Premieres Tuesday, September 12, 2023 at 9 pm on PBS and Streaming on

 Pulitzer Prize-winning Author Douglas Blackmon Explores His Experiences as Part of Leland, Mississippi’s First Integrated Public School Class in 1970


Pulitzer Prize-winning author Douglas A. Blackmon looks back on his experience as a member of the first class of Black and white children to attend all 12 grades together in Leland, Mississippi, in The Harvest, a new documentary that premieres on American Experience Tuesday, September 12, 2023, 9:00-11:00 p.m. ET on PBS, and the PBS App. The film, produced by Blackmon and Sam Pollard and executive produced by Cameo George, is a deeply personal depiction of one Southern town’s painful struggle to integrate its public schools and the continuing repercussions still felt more than 50 years later. The film, part of a special two-night event exploring the legacy of school integration, will be preceded by The Busing Battleground, premiering September 11.

Mississippi’s Leland High School cheerleaders in the 1979 yearbook. Pamela Pepper is doing a split at the bottom of the photo -
Mississippi’s Leland High School cheerleaders in the 1979 yearbook. Pamela Pepper is doing a split at the bottom of the photo.

After the 1954 Supreme Court’s landmark Brown v. Board of Education decision ruled that racial segregation in public schools was unconstitutional, little more than token efforts were made to desegregate Southern schools. That changed dramatically on October 29, 1969, when the high court ordered Mississippi schools to fully — and immediately —  desegregate. As a result, a group of children, including six-year-old Blackmon, entered school in the fall of 1970 as part of the first class of Black and white students who would attend all 12 grades together in Leland, Mississippi.

Set against vast historic and demographic changes unfolding across America, The Harvest steps back in time to explore Mississippi’s brutal history of racial intolerance and segregation — a world in which schools for Black children were not only separate but deeply underfunded, often inaccessible, and sometimes nonexistent.

The Harvest then follows the brave coalition of Black and white citizens who worked to create racially integrated public schools in the most unlikely place: a 1960s cotton town in the middle of the Mississippi Delta, the most rigidly segregated area in America. It tells the extraordinary story of how that first class became possible, then traces the lives of Blackmon and his classmates, teachers and parents through high school graduation in 1982. It is a riveting portrait of how those children’s lives were transformed and how the town — and America — were changed. But as the film follows the lives of those children into the present, it is also a portrait of what our society has lost in its failure to finish the work begun a generation ago.

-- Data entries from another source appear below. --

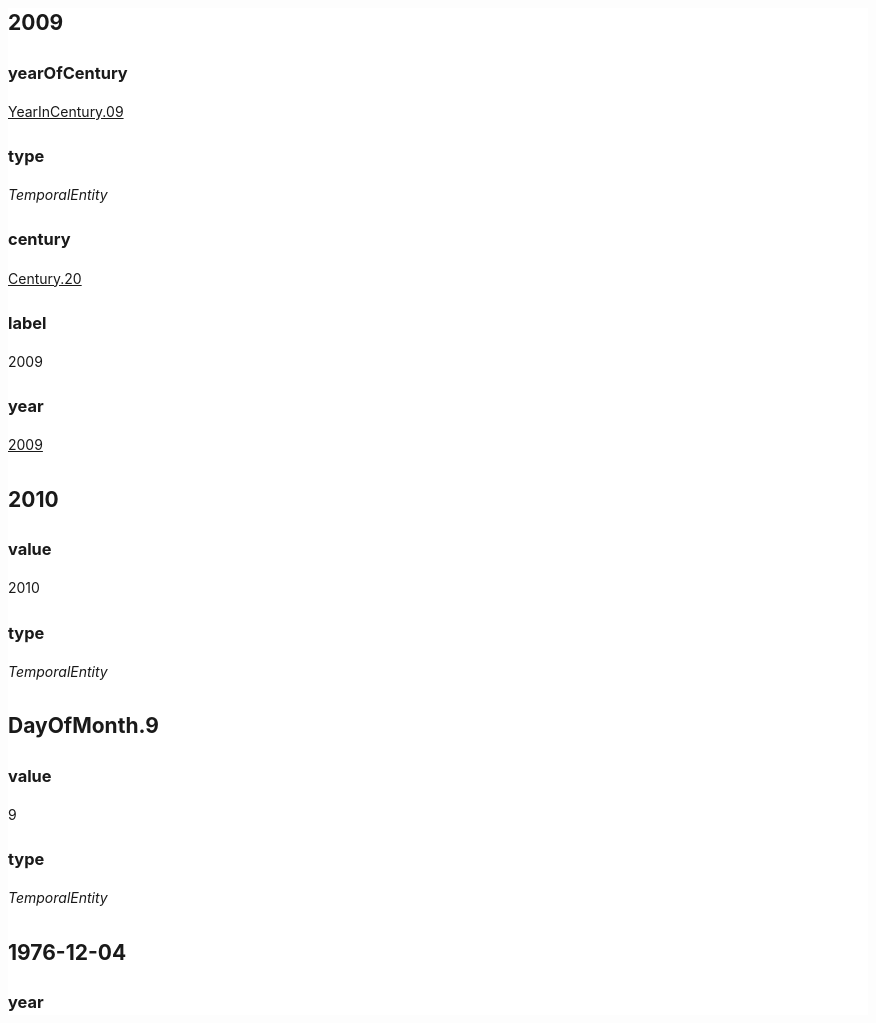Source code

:## 2009

### yearOfCentury


[YearInCentury.09](#YearInCentury.09)

### type


*TemporalEntity*

### century


[Century.20](#Century.20)

### label


2009

### year


[2009](#2009)

## 2010

### value


2010

### type


*TemporalEntity*

## DayOfMonth.9

### value


9

### type


*TemporalEntity*

## 1976-12-04

### year
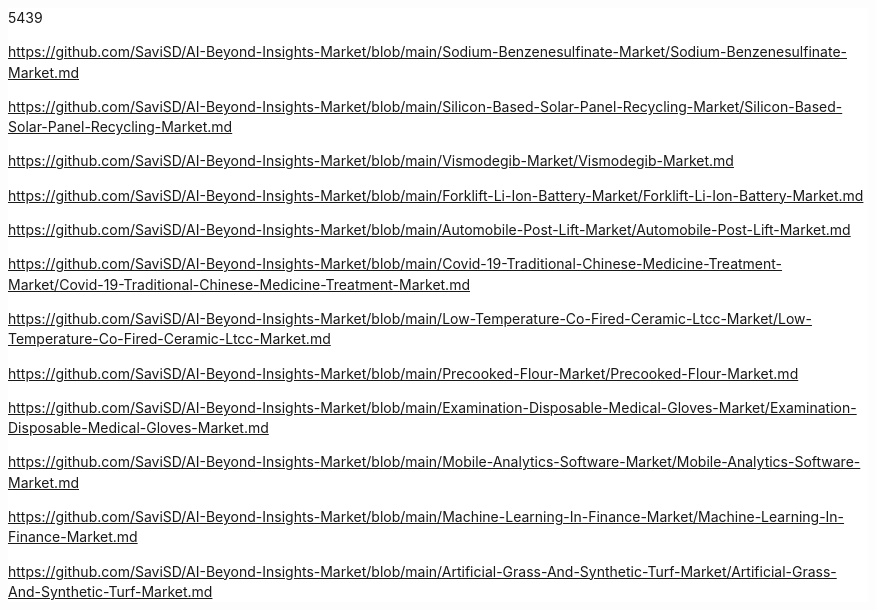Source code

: 5439</p><p><a href="https://github.com/SaviSD/AI-Beyond-Insights-Market/blob/main/Sodium-Benzenesulfinate-Market/Sodium-Benzenesulfinate-Market.md">https://github.com/SaviSD/AI-Beyond-Insights-Market/blob/main/Sodium-Benzenesulfinate-Market/Sodium-Benzenesulfinate-Market.md</a></p><p><a href="https://github.com/SaviSD/AI-Beyond-Insights-Market/blob/main/Silicon-Based-Solar-Panel-Recycling-Market/Silicon-Based-Solar-Panel-Recycling-Market.md">https://github.com/SaviSD/AI-Beyond-Insights-Market/blob/main/Silicon-Based-Solar-Panel-Recycling-Market/Silicon-Based-Solar-Panel-Recycling-Market.md</a></p><p><a href="https://github.com/SaviSD/AI-Beyond-Insights-Market/blob/main/Vismodegib-Market/Vismodegib-Market.md">https://github.com/SaviSD/AI-Beyond-Insights-Market/blob/main/Vismodegib-Market/Vismodegib-Market.md</a></p><p><a href="https://github.com/SaviSD/AI-Beyond-Insights-Market/blob/main/Forklift-Li-Ion-Battery-Market/Forklift-Li-Ion-Battery-Market.md">https://github.com/SaviSD/AI-Beyond-Insights-Market/blob/main/Forklift-Li-Ion-Battery-Market/Forklift-Li-Ion-Battery-Market.md</a></p><p><a href="https://github.com/SaviSD/AI-Beyond-Insights-Market/blob/main/Automobile-Post-Lift-Market/Automobile-Post-Lift-Market.md">https://github.com/SaviSD/AI-Beyond-Insights-Market/blob/main/Automobile-Post-Lift-Market/Automobile-Post-Lift-Market.md</a></p><p><a href="https://github.com/SaviSD/AI-Beyond-Insights-Market/blob/main/Covid-19-Traditional-Chinese-Medicine-Treatment-Market/Covid-19-Traditional-Chinese-Medicine-Treatment-Market.md">https://github.com/SaviSD/AI-Beyond-Insights-Market/blob/main/Covid-19-Traditional-Chinese-Medicine-Treatment-Market/Covid-19-Traditional-Chinese-Medicine-Treatment-Market.md</a></p><p><a href="https://github.com/SaviSD/AI-Beyond-Insights-Market/blob/main/Low-Temperature-Co-Fired-Ceramic-Ltcc-Market/Low-Temperature-Co-Fired-Ceramic-Ltcc-Market.md">https://github.com/SaviSD/AI-Beyond-Insights-Market/blob/main/Low-Temperature-Co-Fired-Ceramic-Ltcc-Market/Low-Temperature-Co-Fired-Ceramic-Ltcc-Market.md</a></p><p><a href="https://github.com/SaviSD/AI-Beyond-Insights-Market/blob/main/Precooked-Flour-Market/Precooked-Flour-Market.md">https://github.com/SaviSD/AI-Beyond-Insights-Market/blob/main/Precooked-Flour-Market/Precooked-Flour-Market.md</a></p><p><a href="https://github.com/SaviSD/AI-Beyond-Insights-Market/blob/main/Examination-Disposable-Medical-Gloves-Market/Examination-Disposable-Medical-Gloves-Market.md">https://github.com/SaviSD/AI-Beyond-Insights-Market/blob/main/Examination-Disposable-Medical-Gloves-Market/Examination-Disposable-Medical-Gloves-Market.md</a></p><p><a href="https://github.com/SaviSD/AI-Beyond-Insights-Market/blob/main/Mobile-Analytics-Software-Market/Mobile-Analytics-Software-Market.md">https://github.com/SaviSD/AI-Beyond-Insights-Market/blob/main/Mobile-Analytics-Software-Market/Mobile-Analytics-Software-Market.md</a></p><p><a href="https://github.com/SaviSD/AI-Beyond-Insights-Market/blob/main/Machine-Learning-In-Finance-Market/Machine-Learning-In-Finance-Market.md">https://github.com/SaviSD/AI-Beyond-Insights-Market/blob/main/Machine-Learning-In-Finance-Market/Machine-Learning-In-Finance-Market.md</a></p><p><a href="https://github.com/SaviSD/AI-Beyond-Insights-Market/blob/main/Artificial-Grass-And-Synthetic-Turf-Market/Artificial-Grass-And-Synthetic-Turf-Market.md">https://github.com/SaviSD/AI-Beyond-Insights-Market/blob/main/Artificial-Grass-And-Synthetic-Turf-Market/Artificial-Grass-And-Synthetic-Turf-Market.md</a></p>
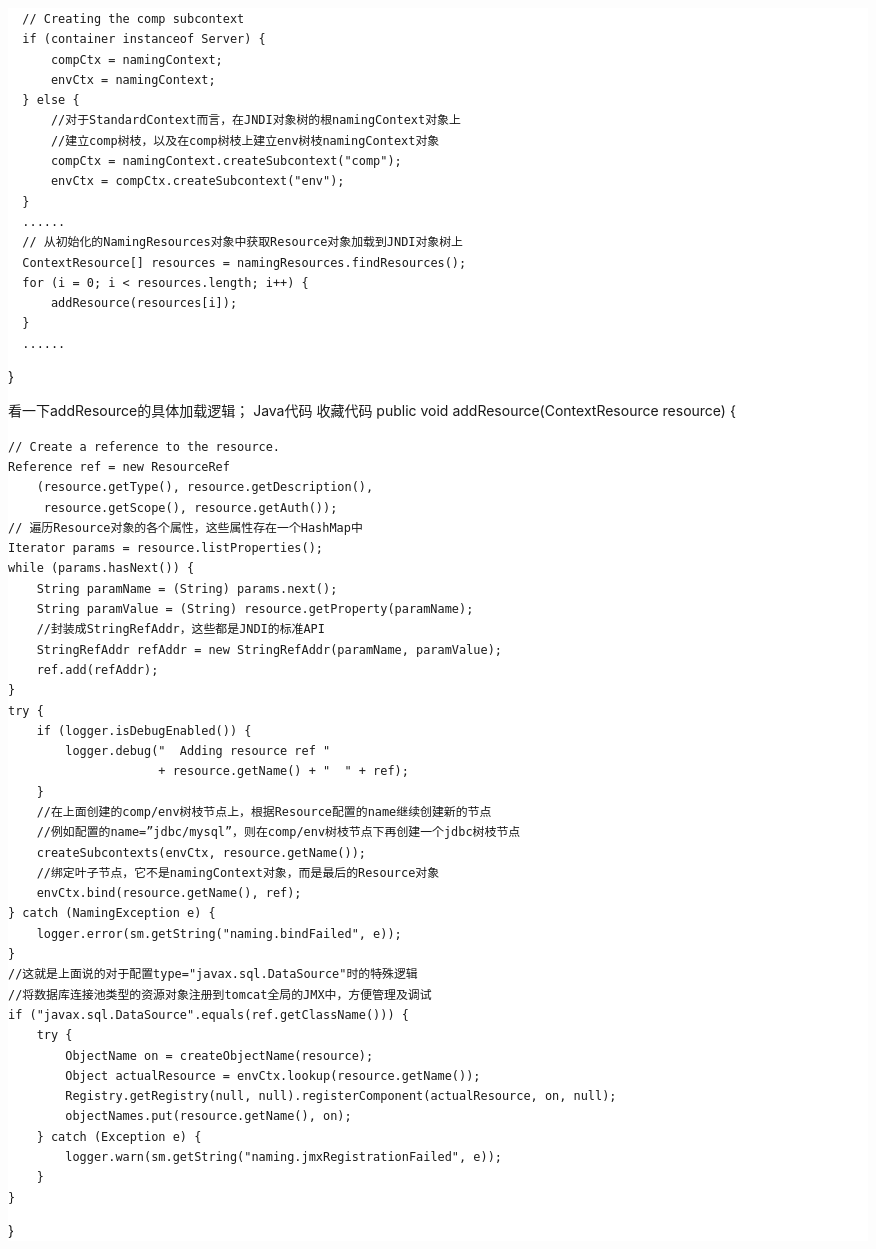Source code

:       // Creating the comp subcontext  
      if (container instanceof Server) {  
          compCtx = namingContext;  
          envCtx = namingContext;  
      } else {  
          //对于StandardContext而言，在JNDI对象树的根namingContext对象上  
          //建立comp树枝，以及在comp树枝上建立env树枝namingContext对象  
          compCtx = namingContext.createSubcontext("comp");  
          envCtx = compCtx.createSubcontext("env");  
      }  
      ......  
      // 从初始化的NamingResources对象中获取Resource对象加载到JNDI对象树上  
      ContextResource[] resources = namingResources.findResources();  
      for (i = 0; i < resources.length; i++) {  
          addResource(resources[i]);  
      }        
      ......  
  }  

看一下addResource的具体加载逻辑； 
Java代码  收藏代码
public void addResource(ContextResource resource) {  
  
    // Create a reference to the resource.  
    Reference ref = new ResourceRef  
        (resource.getType(), resource.getDescription(),  
         resource.getScope(), resource.getAuth());  
    // 遍历Resource对象的各个属性，这些属性存在一个HashMap中  
    Iterator params = resource.listProperties();  
    while (params.hasNext()) {  
        String paramName = (String) params.next();  
        String paramValue = (String) resource.getProperty(paramName);  
        //封装成StringRefAddr，这些都是JNDI的标准API  
        StringRefAddr refAddr = new StringRefAddr(paramName, paramValue);  
        ref.add(refAddr);  
    }  
    try {  
        if (logger.isDebugEnabled()) {  
            logger.debug("  Adding resource ref "   
                         + resource.getName() + "  " + ref);  
        }  
        //在上面创建的comp/env树枝节点上，根据Resource配置的name继续创建新的节点  
        //例如配置的name=”jdbc/mysql”，则在comp/env树枝节点下再创建一个jdbc树枝节点  
        createSubcontexts(envCtx, resource.getName());  
        //绑定叶子节点，它不是namingContext对象，而是最后的Resource对象  
        envCtx.bind(resource.getName(), ref);  
    } catch (NamingException e) {  
        logger.error(sm.getString("naming.bindFailed", e));  
    }  
    //这就是上面说的对于配置type="javax.sql.DataSource"时的特殊逻辑  
    //将数据库连接池类型的资源对象注册到tomcat全局的JMX中，方便管理及调试  
    if ("javax.sql.DataSource".equals(ref.getClassName())) {  
        try {  
            ObjectName on = createObjectName(resource);  
            Object actualResource = envCtx.lookup(resource.getName());  
            Registry.getRegistry(null, null).registerComponent(actualResource, on, null);  
            objectNames.put(resource.getName(), on);  
        } catch (Exception e) {  
            logger.warn(sm.getString("naming.jmxRegistrationFailed", e));  
        }  
    }      
}  
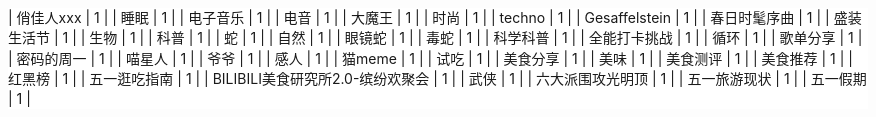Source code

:| 俏佳人xxx | 1 |
| 睡眠 | 1 |
| 电子音乐 | 1 |
| 电音 | 1 |
| 大魔王 | 1 |
| 时尚 | 1 |
| techno | 1 |
| Gesaffelstein | 1 |
| 春日时髦序曲 | 1 |
| 盛装生活节 | 1 |
| 生物 | 1 |
| 科普 | 1 |
| 蛇 | 1 |
| 自然 | 1 |
| 眼镜蛇 | 1 |
| 毒蛇 | 1 |
| 科学科普 | 1 |
| 全能打卡挑战 | 1 |
| 循环 | 1 |
| 歌单分享 | 1 |
| 密码的周一 | 1 |
| 喵星人 | 1 |
| 爷爷 | 1 |
| 感人 | 1 |
| 猫meme | 1 |
| 试吃 | 1 |
| 美食分享 | 1 |
| 美味 | 1 |
| 美食测评 | 1 |
| 美食推荐 | 1 |
| 红黑榜 | 1 |
| 五一逛吃指南 | 1 |
| BILIBILI美食研究所2.0-缤纷欢聚会 | 1 |
| 武侠 | 1 |
| 六大派围攻光明顶 | 1 |
| 五一旅游现状 | 1 |
| 五一假期 | 1 |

Narrated by Blackmon and featuring candid interviews with his fellow pupils and others, the film follows the experiences of Blackmon’s class through school integration, deep friendships and awkward separations, in classrooms and on playgrounds, in plays and athletics, at homecoming and graduation. The film reveals that while many interracial friendships were formed in school, racial divisions often still existed outside the classroom.

Mississippi’s Leland High School faculty in the 1979 yearbook. Sarah Blackmon, Douglas Blackmon’s mother, is in the left column.Moving into the present, The Harvest discovers that the success of those first years of integration has gradually fallen apart. In the 50 years since Douglas and his classmates began first grade, the local economy faltered and white families almost entirely abandoned public schools. And, as the schools once more became racially divided, the town’s racial divisions have deepened. But even amid those disappointments, many members of that first class have returned to Leland, committed to giving back to their community. Blackmon finds hope in the lives of his classmates, who have gone on to become the town’s police chief, a federal judge, an Army colonel, a high school deputy principal, and a school superintendent. Through the story of Leland, The Harvest paints a fascinating portrait of one town and one extraordinary class of students, and offers a timely look at the continuing challenges of racial division and education equity still facing America today.

American Experience The Harvest will stream simultaneously with broadcast on all station-branded PBS platforms, including and the PBS App, available on iOS, Android, Roku, Apple TV, Amazon Fire TV, Android TV, Samsung Smart TV, Chromecast and VIZIO. The film will also be available for streaming with closed captioning in English and Spanish.